Diario de un esquizofrénico 76

Ancien Régime

Ah aquel mundo de ayer de mi infancia

cuando iba con mis papás arriba, al reservado del restaurante,

y abajo quedaba la vida, la coctelería, el piano perfectísimo,

el aire espumoso del verano, la luz arracimada en los ojos oxonienses.

Lo recuerdo todo con intensa claridad de símbolo:

nuestra gente era aún ordenadísima, educada y sólida,

sobrepujaba el pensamiento soberbio, augusto, fluía magnánimo el gesto,

y el dinero –perdonad la confesión– lo teníamos quienes debíamos tenerlo.

Para nosotros el sileno griego, el templo jovial de los oros molidos,

el lirio bíblico, las lluviosas y largas playas de amanecida y el negro de los pumas.

El mundo entero era lo mismo que una pastelería vienesa;

los días sin diferencia al sabor civilizado de los cangrejos en las tabernas de Sitges.

Sin embargo, insensiblemente, se socavó aquel Ancien Régime.

Se dejó de oír el crujido de aquella osamenta que sostenía el orbe,

la trompetería en rotación de los bárbaros sonaba amenazante en las fronteras.

Subieron al estrado muy mediocres y rapaces tipos,

todo se llenó de las ruines y vulgares ideas del comercio,

empezó la tan indeclinable como impostergable Corrupción.

Donde comía cada día con papá y mamá pusieron un Zara.

En las voces enseguida percibí una neblina ácida, tonos híspidos;

arreciaba como una plaga de langostas el tsunami

sandio de las muchedumbres y la democracia popular.

Se imponía como religión la Ley de la Horda,

marsupiales tartajas, hienas analfabetas gobernaban la República

y hormigas siervas la votaban con estrépito y devoción.
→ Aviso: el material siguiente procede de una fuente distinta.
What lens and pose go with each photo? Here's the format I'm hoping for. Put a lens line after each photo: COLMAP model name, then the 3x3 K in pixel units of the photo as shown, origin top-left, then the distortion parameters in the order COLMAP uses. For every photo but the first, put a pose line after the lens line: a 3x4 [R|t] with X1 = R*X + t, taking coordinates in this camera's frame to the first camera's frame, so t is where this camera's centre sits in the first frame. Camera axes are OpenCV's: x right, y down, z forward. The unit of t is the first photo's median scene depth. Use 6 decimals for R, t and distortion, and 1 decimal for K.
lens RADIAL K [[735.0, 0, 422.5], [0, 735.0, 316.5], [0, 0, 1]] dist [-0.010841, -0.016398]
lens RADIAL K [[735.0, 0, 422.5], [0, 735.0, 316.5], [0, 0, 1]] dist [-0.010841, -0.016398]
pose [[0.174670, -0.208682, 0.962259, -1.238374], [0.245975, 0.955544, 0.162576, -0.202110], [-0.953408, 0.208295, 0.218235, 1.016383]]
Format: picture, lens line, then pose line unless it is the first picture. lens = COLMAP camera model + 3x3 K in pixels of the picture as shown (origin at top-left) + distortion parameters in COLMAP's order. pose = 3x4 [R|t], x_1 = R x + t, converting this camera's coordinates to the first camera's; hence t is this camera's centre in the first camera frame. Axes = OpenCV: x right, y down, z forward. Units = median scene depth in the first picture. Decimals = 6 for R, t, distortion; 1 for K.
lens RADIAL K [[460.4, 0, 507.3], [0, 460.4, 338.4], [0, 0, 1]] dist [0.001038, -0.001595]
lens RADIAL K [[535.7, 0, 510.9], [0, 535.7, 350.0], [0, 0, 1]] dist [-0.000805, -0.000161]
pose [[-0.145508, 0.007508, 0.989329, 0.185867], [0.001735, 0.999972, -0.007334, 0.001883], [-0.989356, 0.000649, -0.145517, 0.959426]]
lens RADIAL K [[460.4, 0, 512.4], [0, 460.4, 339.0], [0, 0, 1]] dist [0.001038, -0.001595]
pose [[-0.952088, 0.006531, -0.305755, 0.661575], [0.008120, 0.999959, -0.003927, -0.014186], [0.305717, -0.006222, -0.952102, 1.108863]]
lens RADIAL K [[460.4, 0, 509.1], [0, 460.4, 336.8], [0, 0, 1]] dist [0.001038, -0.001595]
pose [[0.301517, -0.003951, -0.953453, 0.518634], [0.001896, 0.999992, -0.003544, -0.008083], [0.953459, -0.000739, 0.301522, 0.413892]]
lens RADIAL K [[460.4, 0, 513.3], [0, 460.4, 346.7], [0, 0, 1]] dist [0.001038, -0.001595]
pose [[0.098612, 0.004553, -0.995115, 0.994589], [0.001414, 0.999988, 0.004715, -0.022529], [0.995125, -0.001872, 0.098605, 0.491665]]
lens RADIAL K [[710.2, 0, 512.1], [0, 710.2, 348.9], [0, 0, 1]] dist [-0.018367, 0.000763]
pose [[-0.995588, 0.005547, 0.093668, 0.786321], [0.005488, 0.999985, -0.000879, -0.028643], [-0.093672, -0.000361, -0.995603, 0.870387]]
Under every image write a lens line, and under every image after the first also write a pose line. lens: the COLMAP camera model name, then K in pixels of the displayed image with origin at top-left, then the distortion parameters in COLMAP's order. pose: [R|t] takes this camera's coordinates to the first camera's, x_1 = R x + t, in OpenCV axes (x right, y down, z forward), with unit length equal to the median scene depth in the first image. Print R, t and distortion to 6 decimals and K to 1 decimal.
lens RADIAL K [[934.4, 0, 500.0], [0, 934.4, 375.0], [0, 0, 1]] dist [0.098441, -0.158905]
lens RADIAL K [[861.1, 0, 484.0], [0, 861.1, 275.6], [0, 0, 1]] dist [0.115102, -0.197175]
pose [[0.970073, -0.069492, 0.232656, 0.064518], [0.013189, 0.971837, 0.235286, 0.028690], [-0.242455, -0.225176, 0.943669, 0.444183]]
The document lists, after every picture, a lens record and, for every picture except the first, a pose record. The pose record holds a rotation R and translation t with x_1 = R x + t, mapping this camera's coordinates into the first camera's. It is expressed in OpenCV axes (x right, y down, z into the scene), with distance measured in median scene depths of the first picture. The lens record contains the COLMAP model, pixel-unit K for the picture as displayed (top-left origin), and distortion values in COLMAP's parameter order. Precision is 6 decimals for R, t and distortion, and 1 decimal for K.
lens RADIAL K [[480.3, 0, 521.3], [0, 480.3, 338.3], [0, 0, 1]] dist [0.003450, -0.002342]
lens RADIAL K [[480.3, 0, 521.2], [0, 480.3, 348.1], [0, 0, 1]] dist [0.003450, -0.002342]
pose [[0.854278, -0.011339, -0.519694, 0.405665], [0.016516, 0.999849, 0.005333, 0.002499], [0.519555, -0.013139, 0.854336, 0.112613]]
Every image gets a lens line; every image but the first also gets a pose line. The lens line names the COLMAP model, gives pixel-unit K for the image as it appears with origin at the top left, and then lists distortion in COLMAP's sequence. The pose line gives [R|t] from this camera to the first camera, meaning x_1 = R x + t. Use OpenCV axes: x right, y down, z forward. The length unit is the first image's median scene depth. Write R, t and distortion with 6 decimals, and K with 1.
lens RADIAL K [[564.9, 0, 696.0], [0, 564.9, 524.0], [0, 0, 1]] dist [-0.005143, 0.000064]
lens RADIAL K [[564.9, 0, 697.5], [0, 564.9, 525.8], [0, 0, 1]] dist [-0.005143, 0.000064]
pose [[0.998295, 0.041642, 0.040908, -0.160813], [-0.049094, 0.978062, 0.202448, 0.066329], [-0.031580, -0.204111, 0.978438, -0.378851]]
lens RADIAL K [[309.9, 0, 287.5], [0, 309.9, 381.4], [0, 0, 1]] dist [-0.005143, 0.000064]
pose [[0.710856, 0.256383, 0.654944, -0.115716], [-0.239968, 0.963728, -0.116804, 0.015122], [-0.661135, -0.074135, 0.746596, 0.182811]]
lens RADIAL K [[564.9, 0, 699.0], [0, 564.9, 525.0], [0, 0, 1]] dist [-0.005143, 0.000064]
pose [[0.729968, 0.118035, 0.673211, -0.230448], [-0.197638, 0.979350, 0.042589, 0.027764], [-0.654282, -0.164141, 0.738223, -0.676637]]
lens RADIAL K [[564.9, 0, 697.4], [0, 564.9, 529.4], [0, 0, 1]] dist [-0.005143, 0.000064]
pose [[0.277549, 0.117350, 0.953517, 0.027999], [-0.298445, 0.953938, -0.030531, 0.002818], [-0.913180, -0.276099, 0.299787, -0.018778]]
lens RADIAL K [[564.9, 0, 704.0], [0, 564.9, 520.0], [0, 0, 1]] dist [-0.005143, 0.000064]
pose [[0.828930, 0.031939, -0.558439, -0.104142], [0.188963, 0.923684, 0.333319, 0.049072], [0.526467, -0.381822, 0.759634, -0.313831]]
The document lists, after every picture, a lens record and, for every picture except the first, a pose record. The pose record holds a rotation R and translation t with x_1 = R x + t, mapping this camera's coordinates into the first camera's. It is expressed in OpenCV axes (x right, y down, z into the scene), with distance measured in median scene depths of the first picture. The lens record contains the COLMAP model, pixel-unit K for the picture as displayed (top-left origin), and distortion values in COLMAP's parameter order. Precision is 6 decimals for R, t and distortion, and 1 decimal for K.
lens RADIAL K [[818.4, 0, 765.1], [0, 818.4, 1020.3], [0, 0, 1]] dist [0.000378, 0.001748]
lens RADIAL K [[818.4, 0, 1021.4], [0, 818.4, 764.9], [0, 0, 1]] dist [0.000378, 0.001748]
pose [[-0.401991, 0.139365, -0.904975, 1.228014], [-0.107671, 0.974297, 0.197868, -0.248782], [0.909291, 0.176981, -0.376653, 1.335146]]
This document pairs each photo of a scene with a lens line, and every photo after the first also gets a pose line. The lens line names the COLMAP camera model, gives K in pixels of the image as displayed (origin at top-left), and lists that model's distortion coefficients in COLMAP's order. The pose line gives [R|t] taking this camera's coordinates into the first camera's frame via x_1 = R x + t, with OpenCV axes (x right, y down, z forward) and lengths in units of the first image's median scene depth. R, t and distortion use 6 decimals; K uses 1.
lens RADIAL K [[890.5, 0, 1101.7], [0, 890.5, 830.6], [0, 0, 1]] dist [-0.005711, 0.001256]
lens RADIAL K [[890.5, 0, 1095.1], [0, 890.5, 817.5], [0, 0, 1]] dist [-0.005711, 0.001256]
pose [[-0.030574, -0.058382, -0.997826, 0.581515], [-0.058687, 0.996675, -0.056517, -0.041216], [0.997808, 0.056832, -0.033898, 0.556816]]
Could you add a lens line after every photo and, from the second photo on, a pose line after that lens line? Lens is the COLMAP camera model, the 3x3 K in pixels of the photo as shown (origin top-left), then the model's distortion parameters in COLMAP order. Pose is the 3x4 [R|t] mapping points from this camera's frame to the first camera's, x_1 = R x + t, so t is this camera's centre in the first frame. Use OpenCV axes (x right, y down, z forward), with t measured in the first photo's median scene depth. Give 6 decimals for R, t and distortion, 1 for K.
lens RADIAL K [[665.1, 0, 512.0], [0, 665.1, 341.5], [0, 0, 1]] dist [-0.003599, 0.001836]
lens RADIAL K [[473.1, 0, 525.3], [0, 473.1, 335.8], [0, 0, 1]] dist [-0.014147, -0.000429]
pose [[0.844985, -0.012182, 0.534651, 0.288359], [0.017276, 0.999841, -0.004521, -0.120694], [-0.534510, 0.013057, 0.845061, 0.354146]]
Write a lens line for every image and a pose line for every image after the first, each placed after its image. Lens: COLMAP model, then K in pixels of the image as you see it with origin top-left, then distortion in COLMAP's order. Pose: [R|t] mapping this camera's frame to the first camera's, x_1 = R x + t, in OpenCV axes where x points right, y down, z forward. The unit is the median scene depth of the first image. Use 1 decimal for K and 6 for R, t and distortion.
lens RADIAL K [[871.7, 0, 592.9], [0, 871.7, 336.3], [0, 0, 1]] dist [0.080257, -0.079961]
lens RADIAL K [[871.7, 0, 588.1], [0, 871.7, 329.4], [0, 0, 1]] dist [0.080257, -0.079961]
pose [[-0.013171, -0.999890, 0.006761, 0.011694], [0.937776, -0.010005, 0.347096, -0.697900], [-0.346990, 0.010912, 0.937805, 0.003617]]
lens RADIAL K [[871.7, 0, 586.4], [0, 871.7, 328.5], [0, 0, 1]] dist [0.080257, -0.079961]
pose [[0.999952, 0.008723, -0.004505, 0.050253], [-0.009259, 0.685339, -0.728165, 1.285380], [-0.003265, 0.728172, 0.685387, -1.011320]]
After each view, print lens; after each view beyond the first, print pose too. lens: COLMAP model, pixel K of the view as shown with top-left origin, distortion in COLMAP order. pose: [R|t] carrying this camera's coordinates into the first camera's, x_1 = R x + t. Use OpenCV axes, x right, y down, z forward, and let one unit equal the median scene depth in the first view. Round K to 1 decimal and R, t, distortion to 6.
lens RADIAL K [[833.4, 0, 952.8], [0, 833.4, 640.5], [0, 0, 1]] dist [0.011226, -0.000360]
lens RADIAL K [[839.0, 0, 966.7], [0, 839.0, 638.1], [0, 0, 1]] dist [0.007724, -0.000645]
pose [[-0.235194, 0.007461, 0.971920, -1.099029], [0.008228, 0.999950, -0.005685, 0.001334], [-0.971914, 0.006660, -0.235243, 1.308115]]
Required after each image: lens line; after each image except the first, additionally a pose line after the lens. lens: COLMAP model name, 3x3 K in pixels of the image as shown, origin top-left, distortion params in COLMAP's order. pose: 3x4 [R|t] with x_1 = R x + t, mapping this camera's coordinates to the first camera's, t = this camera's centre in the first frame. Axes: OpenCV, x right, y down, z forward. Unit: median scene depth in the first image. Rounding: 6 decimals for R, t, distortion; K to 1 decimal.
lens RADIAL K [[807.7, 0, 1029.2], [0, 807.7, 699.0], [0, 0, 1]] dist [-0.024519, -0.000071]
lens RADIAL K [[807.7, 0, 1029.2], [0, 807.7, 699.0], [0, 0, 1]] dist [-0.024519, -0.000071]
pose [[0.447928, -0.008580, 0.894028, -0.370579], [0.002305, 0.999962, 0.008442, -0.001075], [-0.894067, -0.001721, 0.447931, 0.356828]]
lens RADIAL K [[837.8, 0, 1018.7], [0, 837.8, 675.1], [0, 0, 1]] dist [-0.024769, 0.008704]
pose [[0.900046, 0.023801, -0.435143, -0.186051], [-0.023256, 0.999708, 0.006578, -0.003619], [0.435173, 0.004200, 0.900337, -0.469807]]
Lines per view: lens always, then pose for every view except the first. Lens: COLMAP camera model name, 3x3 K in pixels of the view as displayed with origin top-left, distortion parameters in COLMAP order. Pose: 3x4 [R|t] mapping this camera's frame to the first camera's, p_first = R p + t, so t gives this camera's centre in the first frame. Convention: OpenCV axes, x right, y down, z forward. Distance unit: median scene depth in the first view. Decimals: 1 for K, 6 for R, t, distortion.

Se congelaron los bosques y se helaron las frágiles rosas,

guillotinaron a la reina, huían príncipes al exilio. Imperaban sombras.

Recuerdo como con papá y mamá iba arriba, al bonito reservado,

a degustar mis vieiras laminadas con aceitunas y tomatitos de invierno.

Agradezco a mis papás la hermosa tradición que me legaron.

El gusto por el lujo mental. La inteligencia.

Pero pasó aquello como pasa la arena a través de la clepsidra.

Ya ahora en mitad del camino de mi vida, recordando aquella arcadia

(el maître no oía entonces brutales planes de sexo como debe oír ahora,

ni los pazguatos y analfabetos comentarios de futbolistas),

recordando aquella feliz memoria que no fue promesa de futuro,

derrotada la flor del tiempo,

poseedor de hacienda menuda y con envidiable ocio,

decido desaparecer, enclaustrarme,

vagar por mis tierras gallegas,

saberme propietario de lo noble e inmortal,

ensoñar por altos bosques de eucalipto,

vagar por mi sonrosada melancolía,

sentir esa intemporal existencia de ser solo culto y propietario,

y escribir, a nadie escribir,

las líneas precisas e incomprensibles de este elegíaco poema.